Risco e felicidade: o segredo para viver no Terceiro Ouro

Quem sou
Joe Dispenza
@joedispenza
FONTES CONSULTADAS:

wikipedia.org

Autor e referências

Em 1968, tudo parecia indicar que ela era uma jovem e promissora patinadora artística. Aos 19 anos ele participou de alguns campeonatos de patinação nos Estados Unidos, mas quando não conseguiu entrar na equipe olímpica decidiu tentar a sorte em uma área completamente diferente. Ele mergulhou completamente no mundo da moda. Após 16 anos como editora da Vogue, quando percebeu que nunca ocuparia o cargo de editora-chefe, decidiu dar uma nova guinada em sua vida e começou a desenhar para Ralph Lauren. Pouco depois, ele também largou aquele emprego seguro para arriscar o lançamento de seu ateliê.



O nome dela é Vera Wang e hoje seus vestidos de noiva estão entre os mais populares do mundo.

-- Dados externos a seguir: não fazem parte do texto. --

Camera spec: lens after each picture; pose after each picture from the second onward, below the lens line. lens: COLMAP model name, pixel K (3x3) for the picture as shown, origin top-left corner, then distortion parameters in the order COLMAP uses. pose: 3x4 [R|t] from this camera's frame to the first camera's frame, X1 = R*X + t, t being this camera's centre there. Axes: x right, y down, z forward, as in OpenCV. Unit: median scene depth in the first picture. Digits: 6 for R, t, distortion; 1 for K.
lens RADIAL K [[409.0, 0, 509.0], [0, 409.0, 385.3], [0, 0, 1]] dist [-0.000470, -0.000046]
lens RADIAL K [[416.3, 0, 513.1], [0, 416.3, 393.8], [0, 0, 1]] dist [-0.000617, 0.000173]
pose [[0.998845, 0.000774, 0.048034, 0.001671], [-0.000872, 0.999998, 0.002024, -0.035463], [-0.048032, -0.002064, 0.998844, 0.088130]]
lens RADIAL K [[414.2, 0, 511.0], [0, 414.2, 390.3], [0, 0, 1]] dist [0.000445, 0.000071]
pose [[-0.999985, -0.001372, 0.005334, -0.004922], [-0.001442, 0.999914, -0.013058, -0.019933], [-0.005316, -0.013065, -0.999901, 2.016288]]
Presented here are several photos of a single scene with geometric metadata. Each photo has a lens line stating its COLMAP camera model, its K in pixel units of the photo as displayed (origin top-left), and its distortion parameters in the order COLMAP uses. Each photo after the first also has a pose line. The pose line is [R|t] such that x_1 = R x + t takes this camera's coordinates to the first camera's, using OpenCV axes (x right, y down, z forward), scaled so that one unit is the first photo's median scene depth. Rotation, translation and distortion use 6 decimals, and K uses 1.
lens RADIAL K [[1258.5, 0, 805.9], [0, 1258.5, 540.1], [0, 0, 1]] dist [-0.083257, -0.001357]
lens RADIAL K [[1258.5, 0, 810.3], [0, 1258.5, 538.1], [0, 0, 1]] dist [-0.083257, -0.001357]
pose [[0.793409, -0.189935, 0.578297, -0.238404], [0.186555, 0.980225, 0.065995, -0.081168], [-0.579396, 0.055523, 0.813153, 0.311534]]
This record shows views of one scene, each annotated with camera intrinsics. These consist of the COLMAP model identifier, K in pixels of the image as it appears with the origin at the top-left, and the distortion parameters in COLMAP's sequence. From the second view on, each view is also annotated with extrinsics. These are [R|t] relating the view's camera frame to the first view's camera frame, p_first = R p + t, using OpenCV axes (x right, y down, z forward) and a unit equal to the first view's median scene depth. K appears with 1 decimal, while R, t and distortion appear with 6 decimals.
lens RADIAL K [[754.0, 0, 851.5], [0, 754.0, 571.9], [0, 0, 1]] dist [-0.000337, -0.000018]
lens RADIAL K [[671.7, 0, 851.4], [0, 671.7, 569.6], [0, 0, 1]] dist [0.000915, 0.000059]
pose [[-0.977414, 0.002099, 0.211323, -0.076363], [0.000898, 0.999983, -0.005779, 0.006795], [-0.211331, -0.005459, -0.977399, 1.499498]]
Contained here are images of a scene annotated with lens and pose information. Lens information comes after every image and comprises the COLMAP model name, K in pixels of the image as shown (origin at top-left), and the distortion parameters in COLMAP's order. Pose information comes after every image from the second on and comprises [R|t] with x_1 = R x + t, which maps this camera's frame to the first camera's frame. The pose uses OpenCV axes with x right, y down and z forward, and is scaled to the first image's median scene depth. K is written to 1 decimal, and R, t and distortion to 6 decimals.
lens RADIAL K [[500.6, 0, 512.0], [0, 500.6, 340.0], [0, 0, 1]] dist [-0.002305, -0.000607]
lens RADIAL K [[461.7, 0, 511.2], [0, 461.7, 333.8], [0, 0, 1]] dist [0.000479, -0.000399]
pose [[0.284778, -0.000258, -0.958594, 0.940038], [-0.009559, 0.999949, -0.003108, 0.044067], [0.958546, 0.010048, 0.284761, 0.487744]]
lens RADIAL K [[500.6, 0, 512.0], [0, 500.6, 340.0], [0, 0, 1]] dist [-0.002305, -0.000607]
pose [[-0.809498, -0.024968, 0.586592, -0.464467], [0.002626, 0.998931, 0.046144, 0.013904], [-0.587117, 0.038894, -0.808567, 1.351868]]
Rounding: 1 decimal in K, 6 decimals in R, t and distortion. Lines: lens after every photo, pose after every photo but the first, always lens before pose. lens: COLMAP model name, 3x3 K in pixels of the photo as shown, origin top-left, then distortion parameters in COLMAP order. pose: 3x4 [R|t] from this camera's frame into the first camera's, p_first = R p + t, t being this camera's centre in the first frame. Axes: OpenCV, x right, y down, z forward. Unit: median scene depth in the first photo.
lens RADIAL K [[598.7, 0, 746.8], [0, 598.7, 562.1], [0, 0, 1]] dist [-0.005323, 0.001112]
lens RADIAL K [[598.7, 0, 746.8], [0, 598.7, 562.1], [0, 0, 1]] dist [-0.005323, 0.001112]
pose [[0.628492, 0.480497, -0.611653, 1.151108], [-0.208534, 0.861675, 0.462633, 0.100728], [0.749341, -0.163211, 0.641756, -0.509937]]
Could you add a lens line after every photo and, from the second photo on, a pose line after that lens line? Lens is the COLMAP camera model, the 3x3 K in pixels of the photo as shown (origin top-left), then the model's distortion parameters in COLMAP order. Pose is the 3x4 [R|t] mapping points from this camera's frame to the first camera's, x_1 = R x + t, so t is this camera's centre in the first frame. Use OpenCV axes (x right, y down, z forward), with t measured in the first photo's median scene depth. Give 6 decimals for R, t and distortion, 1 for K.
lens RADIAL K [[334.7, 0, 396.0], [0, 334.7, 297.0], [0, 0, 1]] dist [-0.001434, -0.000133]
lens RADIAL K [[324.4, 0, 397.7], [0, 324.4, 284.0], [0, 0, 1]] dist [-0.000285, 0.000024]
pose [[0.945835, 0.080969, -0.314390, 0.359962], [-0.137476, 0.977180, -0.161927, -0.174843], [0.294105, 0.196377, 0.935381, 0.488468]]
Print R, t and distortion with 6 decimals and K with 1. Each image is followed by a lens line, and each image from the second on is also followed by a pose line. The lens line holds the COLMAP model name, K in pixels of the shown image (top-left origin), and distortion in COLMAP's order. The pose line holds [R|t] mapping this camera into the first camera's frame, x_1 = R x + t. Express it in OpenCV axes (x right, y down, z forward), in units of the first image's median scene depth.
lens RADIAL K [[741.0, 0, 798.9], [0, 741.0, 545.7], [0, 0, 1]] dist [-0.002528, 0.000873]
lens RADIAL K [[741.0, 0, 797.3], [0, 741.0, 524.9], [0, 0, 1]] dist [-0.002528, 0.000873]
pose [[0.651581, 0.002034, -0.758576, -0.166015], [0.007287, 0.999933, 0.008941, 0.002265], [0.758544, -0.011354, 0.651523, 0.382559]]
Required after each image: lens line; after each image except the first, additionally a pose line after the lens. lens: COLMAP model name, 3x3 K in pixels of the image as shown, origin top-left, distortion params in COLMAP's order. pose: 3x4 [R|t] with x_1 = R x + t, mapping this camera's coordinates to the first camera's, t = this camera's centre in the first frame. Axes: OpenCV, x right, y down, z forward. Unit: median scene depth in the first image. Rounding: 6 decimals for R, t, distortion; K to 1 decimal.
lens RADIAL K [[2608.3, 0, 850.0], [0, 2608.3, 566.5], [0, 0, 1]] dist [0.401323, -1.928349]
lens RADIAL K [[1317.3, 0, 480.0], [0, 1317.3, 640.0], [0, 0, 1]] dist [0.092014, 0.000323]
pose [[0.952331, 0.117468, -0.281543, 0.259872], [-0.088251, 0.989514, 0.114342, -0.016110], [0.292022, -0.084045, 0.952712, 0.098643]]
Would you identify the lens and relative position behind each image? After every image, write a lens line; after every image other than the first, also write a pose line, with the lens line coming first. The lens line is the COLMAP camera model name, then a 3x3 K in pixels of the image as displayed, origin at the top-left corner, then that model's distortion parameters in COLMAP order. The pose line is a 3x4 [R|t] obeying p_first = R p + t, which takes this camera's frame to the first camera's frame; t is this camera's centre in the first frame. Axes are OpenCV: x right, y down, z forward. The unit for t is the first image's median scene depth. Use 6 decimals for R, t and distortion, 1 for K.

Ela jamais teria conseguido se, após a primeira derrota, começasse a chorar pelo leite derramado ou se contentasse com uma posição discreta em que não pudesse desenvolver toda a sua criatividade. Em vez disso, ele decidiu assumir novos desafios, assumir riscos e perseguir seus sonhos.

Assumir riscos nos deixa mais felizes

Os psicólogos da Colorado State University concordam com todos aqueles que pretendem assumir novos riscos. Eles mostraram que uma das chaves da felicidade consiste precisamente em enfrentar novos desafios correndo riscos.

Em seu estudo, eles monitoraram as atividades diárias de um grupo de pessoas por 21 dias e pediram que relatassem como se sentiam diariamente. Eles descobriram que nos dias em que as pessoas ficavam mais curiosas e ousavam correr riscos, elas também se sentiam mais felizes.

Os pesquisadores também descobriram que essas pessoas estavam cientes de que a felicidade não envolve apenas propriedades ou relacionamentos, mas também é alimentada por novos desafios que os ajudam a sair de sua zona de conforto. Eles sabem que assumir novos riscos pode deixá-los desconfortáveis ​​ou mesmo vulneráveis, mas também sabem que é a forma mais direta de crescer.



Viver no Terceiro Ouro

Marvin Zuckerman, um professor da Universidade de Delaware que passou parte de sua vida estudando a tendência das pessoas de assumir riscos e buscar novas sensações, descobriu que as pessoas mais felizes são aquelas que assumem riscos, mas não exageram.

Comparados ao total seriam apenas 34% e ele os chamou de: Terceiro Dourado (Terceiro Dourado).

Na verdade, outro estudo conduzido na University of British Columbia revelou que os gerentes que assumem os maiores riscos são os mais bem-sucedidos. Quanto mais você arrisca, maior é a recompensa. Mas o baque também pode ser maior, por isso é importante saber medir o risco.

Na verdade, há momentos na vida em que simplesmente precisamos ouvir nossa música favorita e relaxar, ou aproveitar o ritual que nos acalma. Até o conhecido pode nos deixar muito felizes, mas de vez em quando precisamos buscar novos desafios, pois só quando abandonamos o que sabemos é que descobrimos nosso verdadeiro potencial.

As pessoas que vivem no Terceiro Dourado alcançaram um ponto de equilíbrio perfeito entre o conhecido e o novo, o seguro e o arriscado. Eles têm uma zona de conforto, mas muitas vezes a deixam para ir em busca de novos desafios e experiências, pois não sentem aversão ao risco.

O interessante é que, uma vez que entramos naquele Terceiro Dourado, uma vez que deixamos a aversão ao risco para trás, é provável que encontremos nosso equilíbrio e permaneçamos nessa zona, porque é impensável retornar à vida monótona e perfeitamente planejada.


Nesse ponto, entendemos perfeitamente Hellen Keller quando ela disse que “segurança é acima de tudo uma superstição. Não existe na natureza, nem as pessoas a experimentam. Evitar o perigo não é mais seguro a longo prazo do que se expor diretamente a ele. A vida é uma aventura ousada ou não é nada ”.